The weight of the ice cube can be calculated using its volume and density:
Weight of the ice cube = density of ice × volume of the ice cube
= density of ice × area of the base × height of the ice cube
The volume of the ice cube is given by:
Volume of the ice cube = area of the base × height of the ice cube
= side length of the base × side length of the base × height of the ice cube
= (side length of the base)^2 × height of the ice cube
Now, let's assume the side length of the ice cube's base is y meters. Then the volume of the ice cube can be written as:
Volume of the ice cube = y^2 × (2.0 × 10^(-2) m)
Since the ice cube is in equilibrium, its weight is equal to the buoyant force, which is given by:
Buoyant force = weight of the water displaced by the ice cube
= density of water × volume of the ice cube × acceleration due to gravity
= density of water × y^2 × (2.0 × 10^(-2) m) × acceleration due to gravity
Setting the weight of the ice cube equal to the buoyant force, we have:
density of ice × y^2 × (2.0 × 10^(-2) m) = density of water × y^2 × (2.0 × 10^(-2) m) × acceleration due to gravity
Canceling out the common terms and rearranging the equation, we get:
y = sqrt(density of water / density of ice)
Substituting the given densities:
y = sqrt(1000 kg/m³ / (9.20 × 10² kg/m³))
Calculating this, we find:
y ≈ sqrt(1.08695652174) = 1.04
Therefore, the height of the side of the ice cube above the surface of the water is approximately 1.04 meters.
To find the height of the side of the ice cube that is above the surface of the water, we need to compare the densities of ice and water. If the density of ice is lower than the density of water, the ice cube will float with a portion of it above the surface.
Given:
Density of ice (ρ_ice) = 9.20 x 10² kg/m³
Height of the ice cube (h_ice) = 20.0 mm
First, let's convert the height of the ice cube from millimeters to meters, since the density is given in kg/m³:
h_ice = 20.0 mm = 20.0 x 10⁻³ m
Now, we need to determine the density of water. The density of pure water is approximately 1000 kg/m³.
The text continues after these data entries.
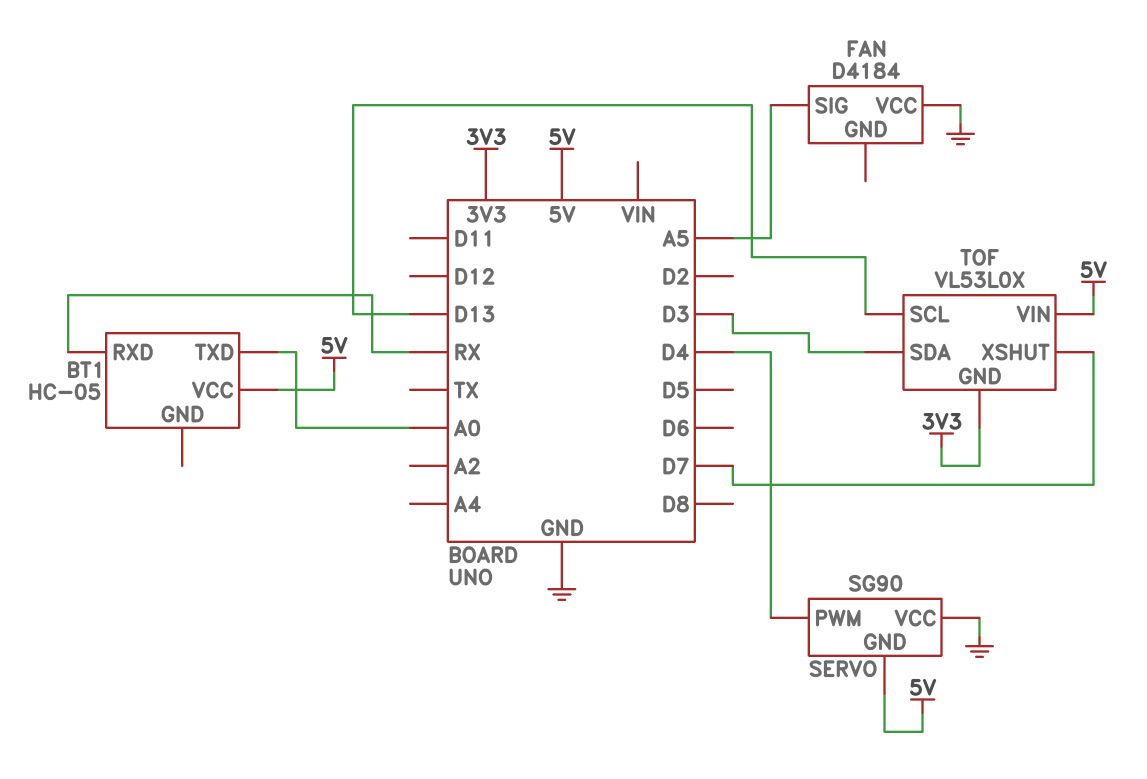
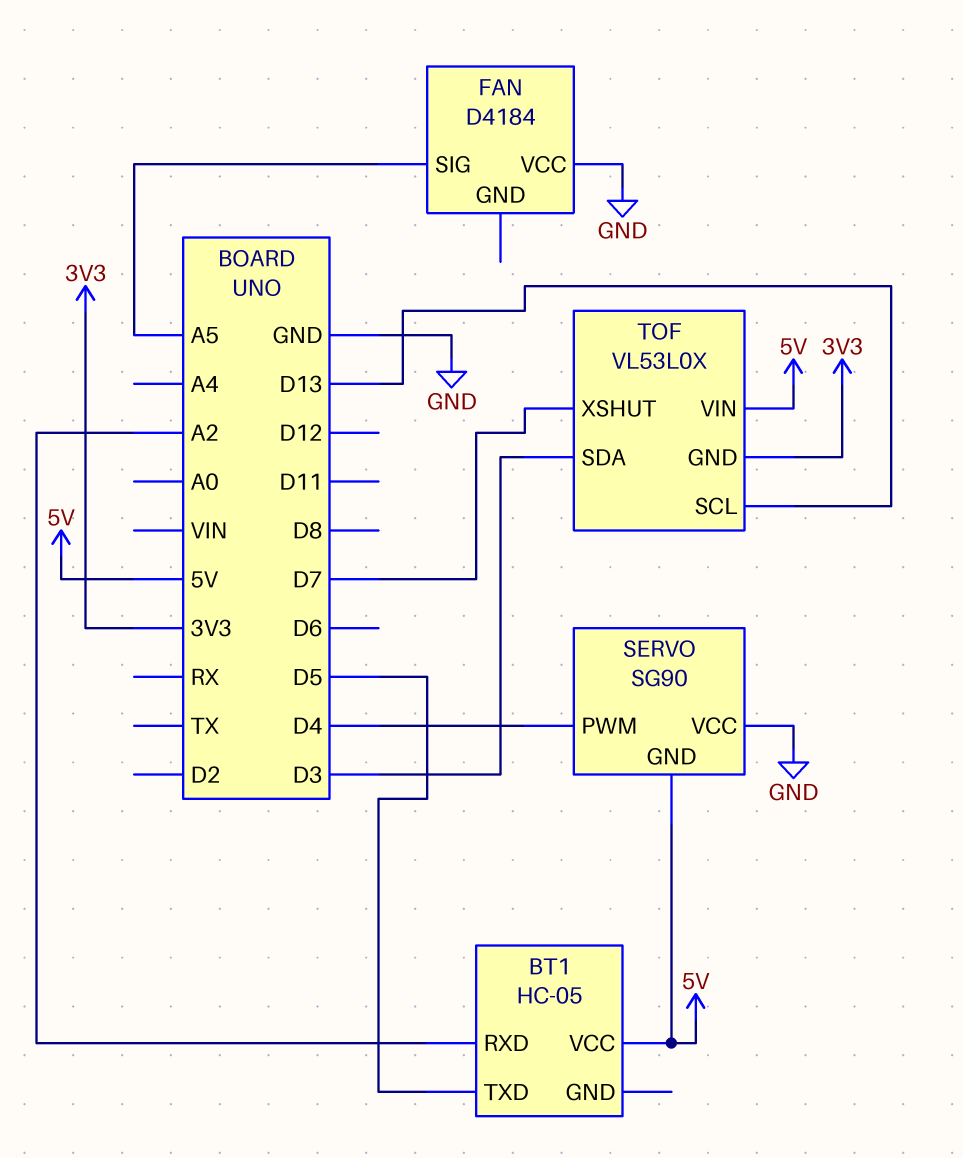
BT1 pin RXD: RX -> A2
BT1 pin TXD: A0 -> D5

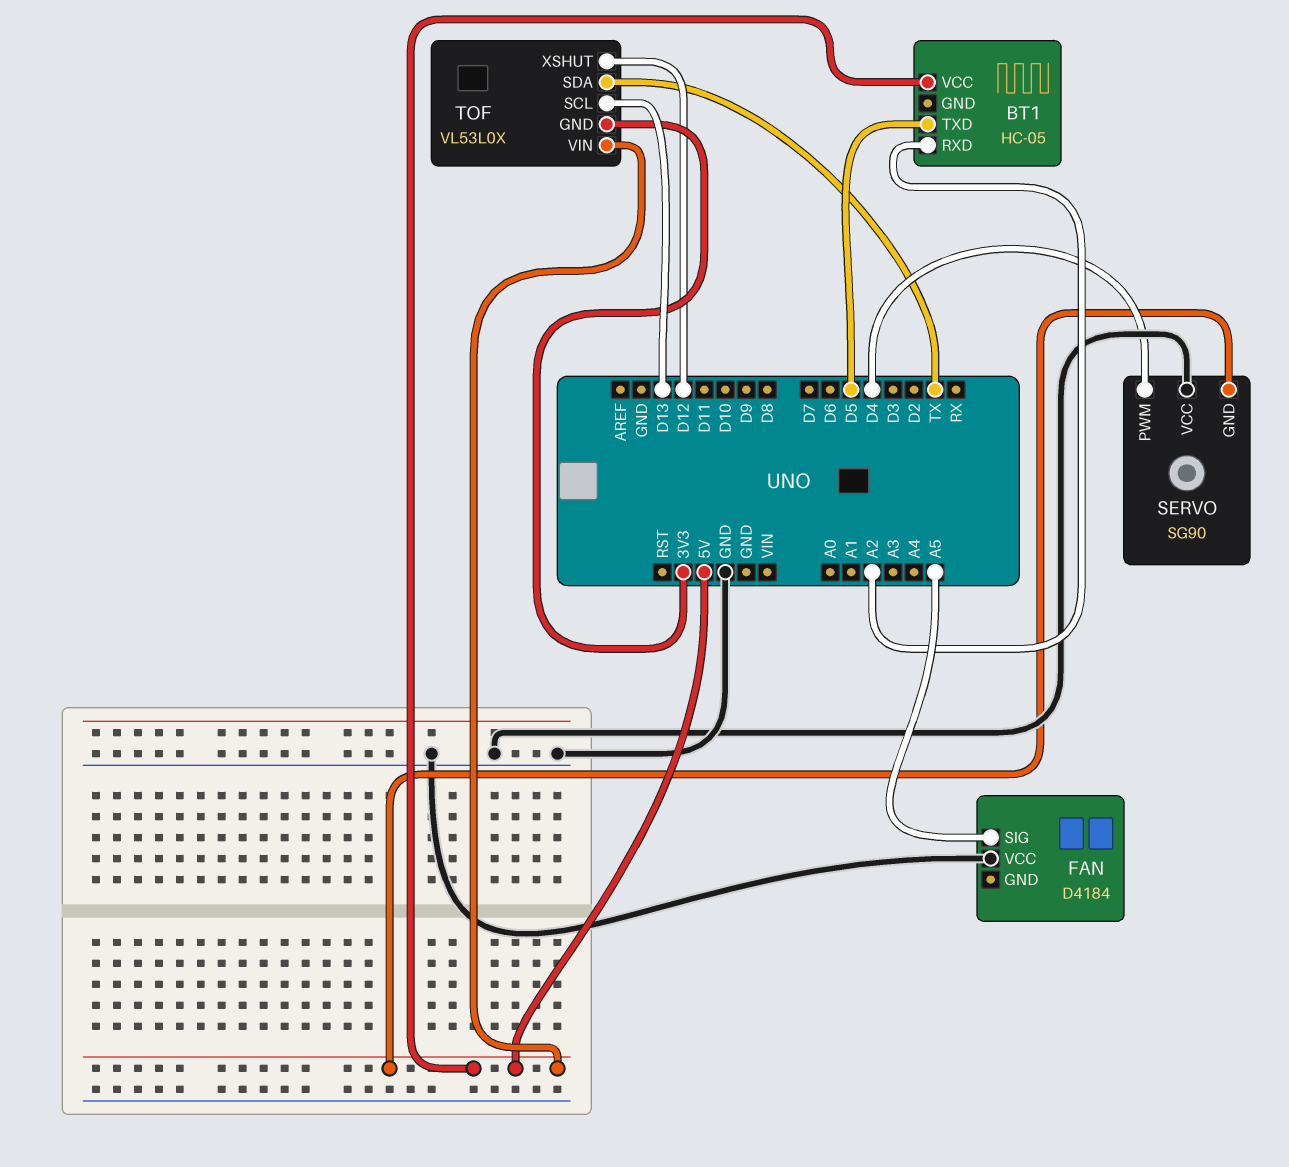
TOF pin SDA: D3 -> TX
TOF pin XSHUT: D7 -> D12

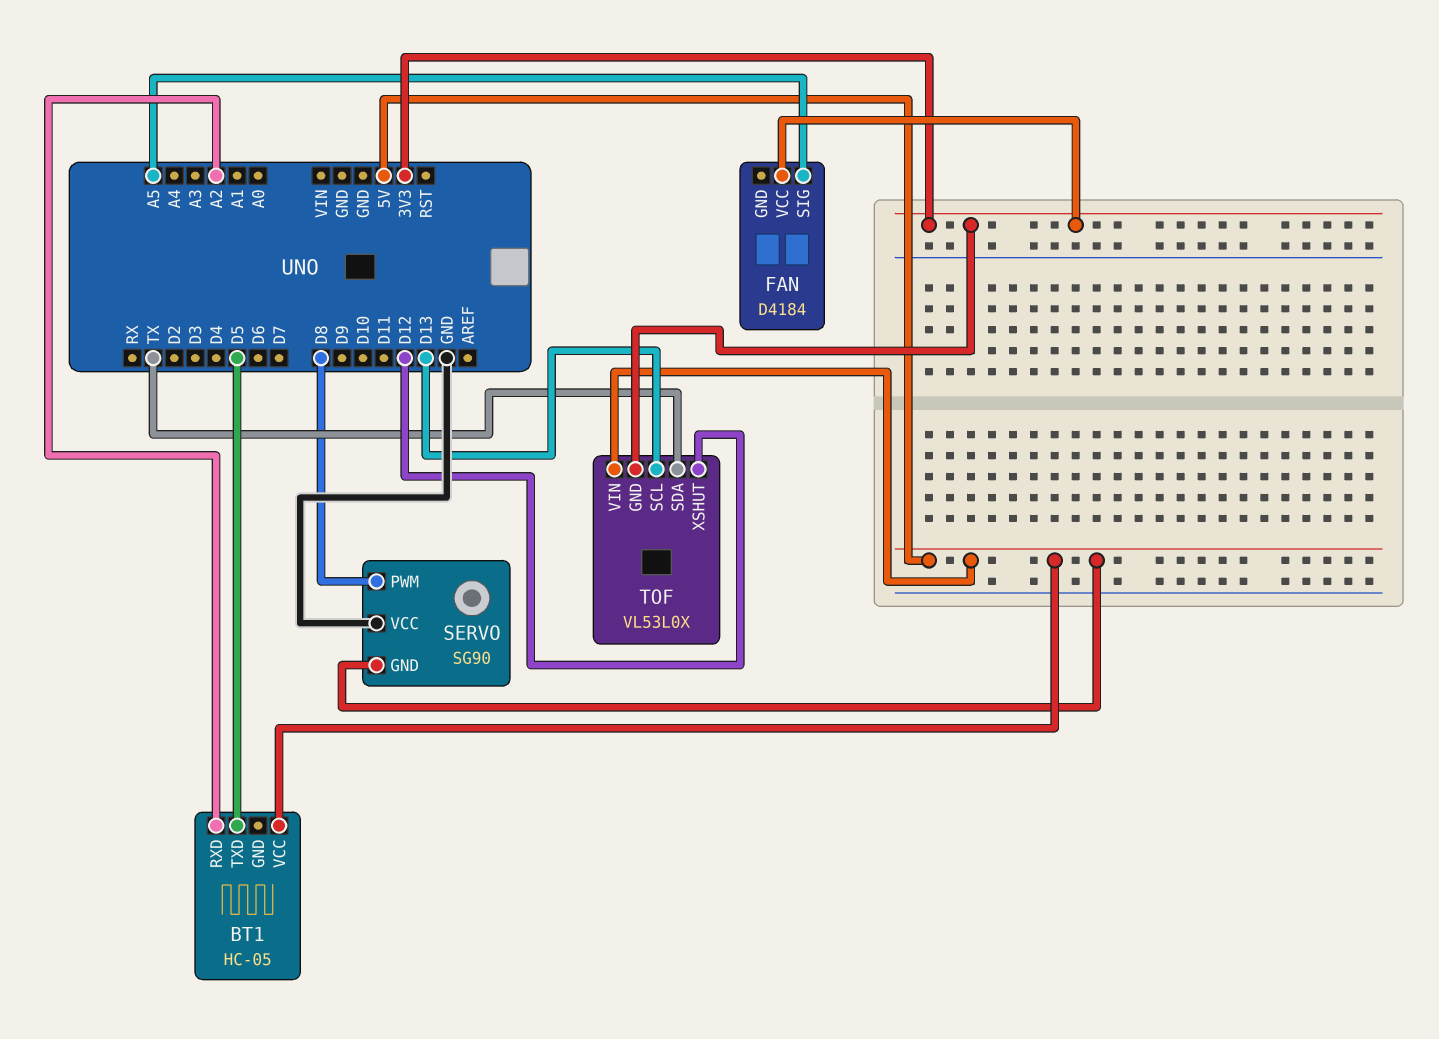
FAN pin VCC: GND -> 3V3
SERVO pin PWM: D4 -> D8

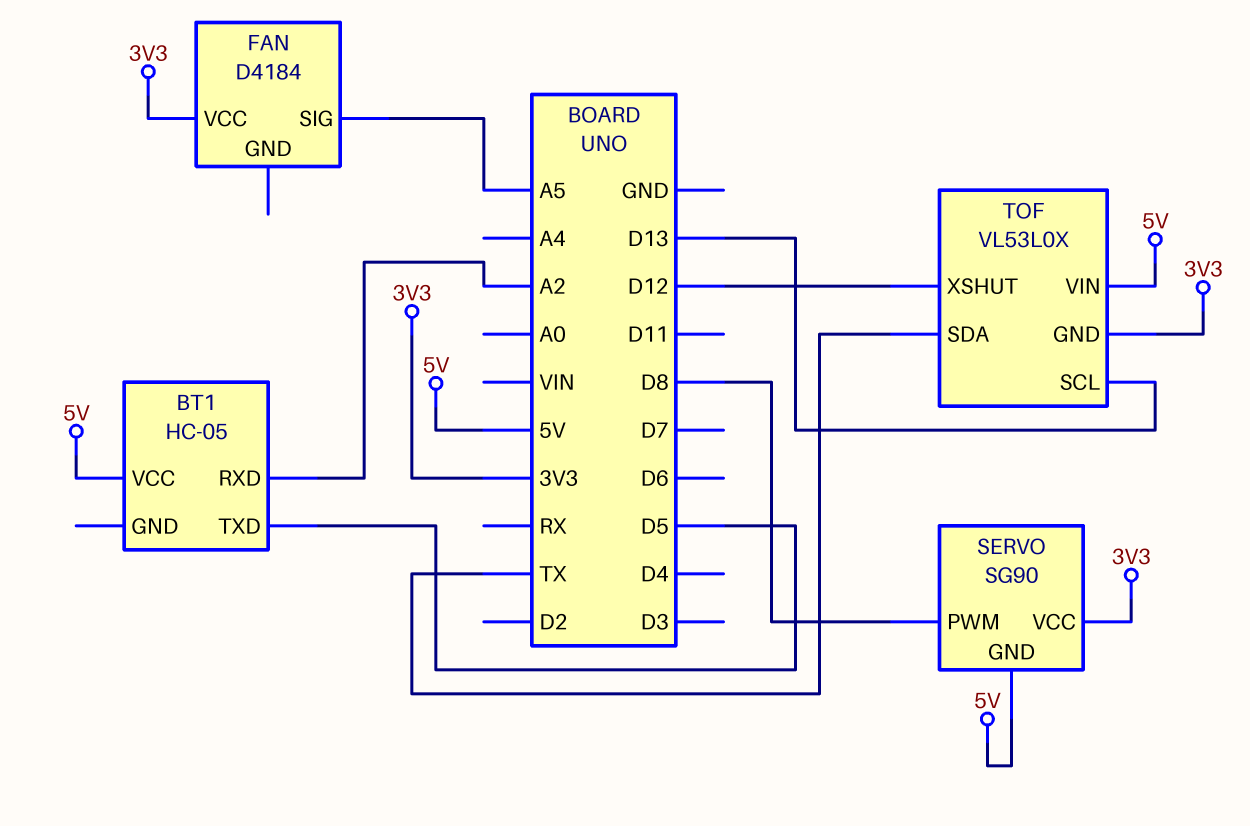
SERVO pin VCC: GND -> 3V3

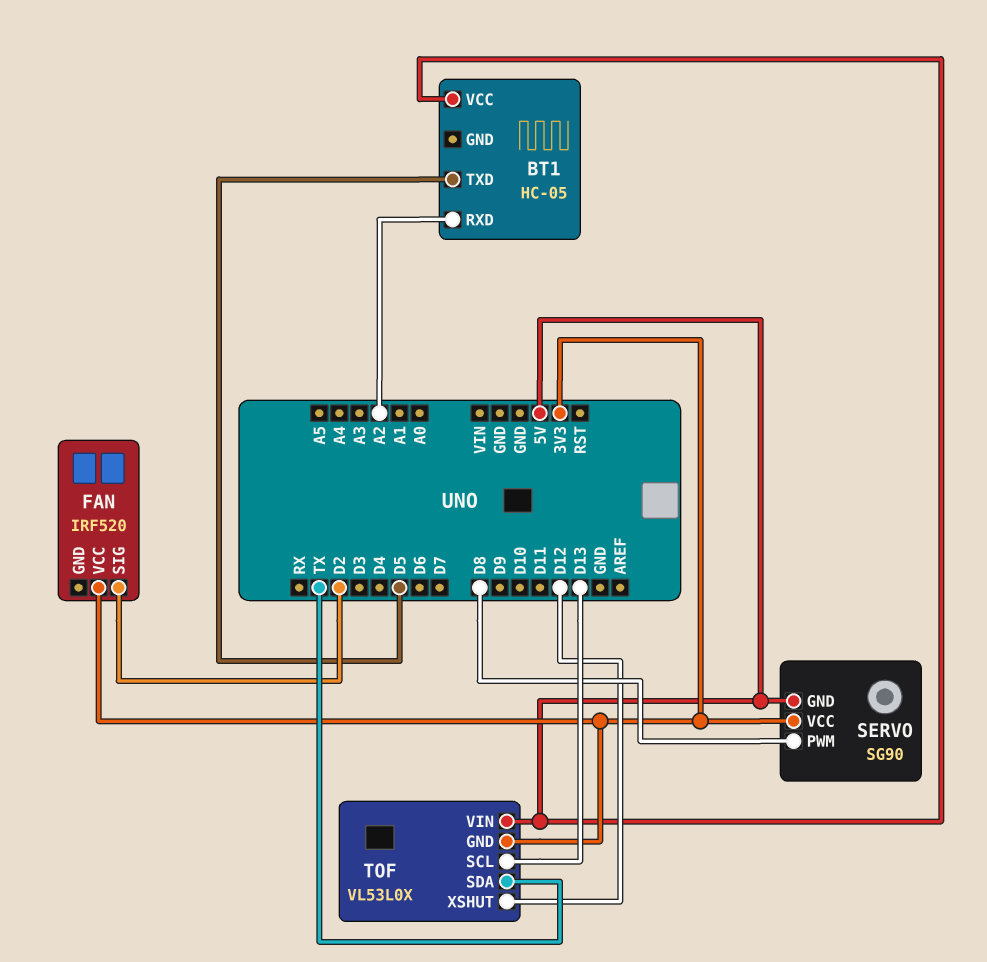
FAN: D4184 -> IRF520
FAN pin SIG: A5 -> D2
Comparing the density of ice and water, we have:
If ρ_ice < ρ_water, then the ice cube will float.
Now, let's calculate the height of the ice cube that is above the surface of the water:
The ice cube displaces a volume of water equal to its own volume when it floats. The volume of a rectangular prism (the ice cube) is given by:
Volume = length x width x height
Since we only need to find the height above the water surface, we can disregard the length and width.
Volume of the ice cube (V) = h_ice x 1 x 1 = h_ice
The weight of the displaced water is given by:
Weight = density x volume x g
where g is the acceleration due to gravity (approximately 9.8 m/s²).
Weight of the ice cube = ρ_water x V x g
Since the weight of the ice cube is equal to the weight of the displaced water, we can equate the two:
Weight of the ice cube = Weight of the displaced water
ρ_ice x V x g = ρ_water x V x g
We can cancel out the volume (V) and the acceleration due to gravity (g) from both sides of the equation:
ρ_ice = ρ_water
Now we can solve for h_ice, which is the height of the side of the ice cube above the surface of the water:
h_ice = ρ_water / ρ_ice
Substituting the values we have:
h_ice = 1000 kg/m³ / 9.20 x 10² kg/m³
Performing the calculation:
h_ice = 1.09 x 10⁻³ m
Therefore, the height of the side of the ice cube above the surface of the water is approximately 1.09 mm.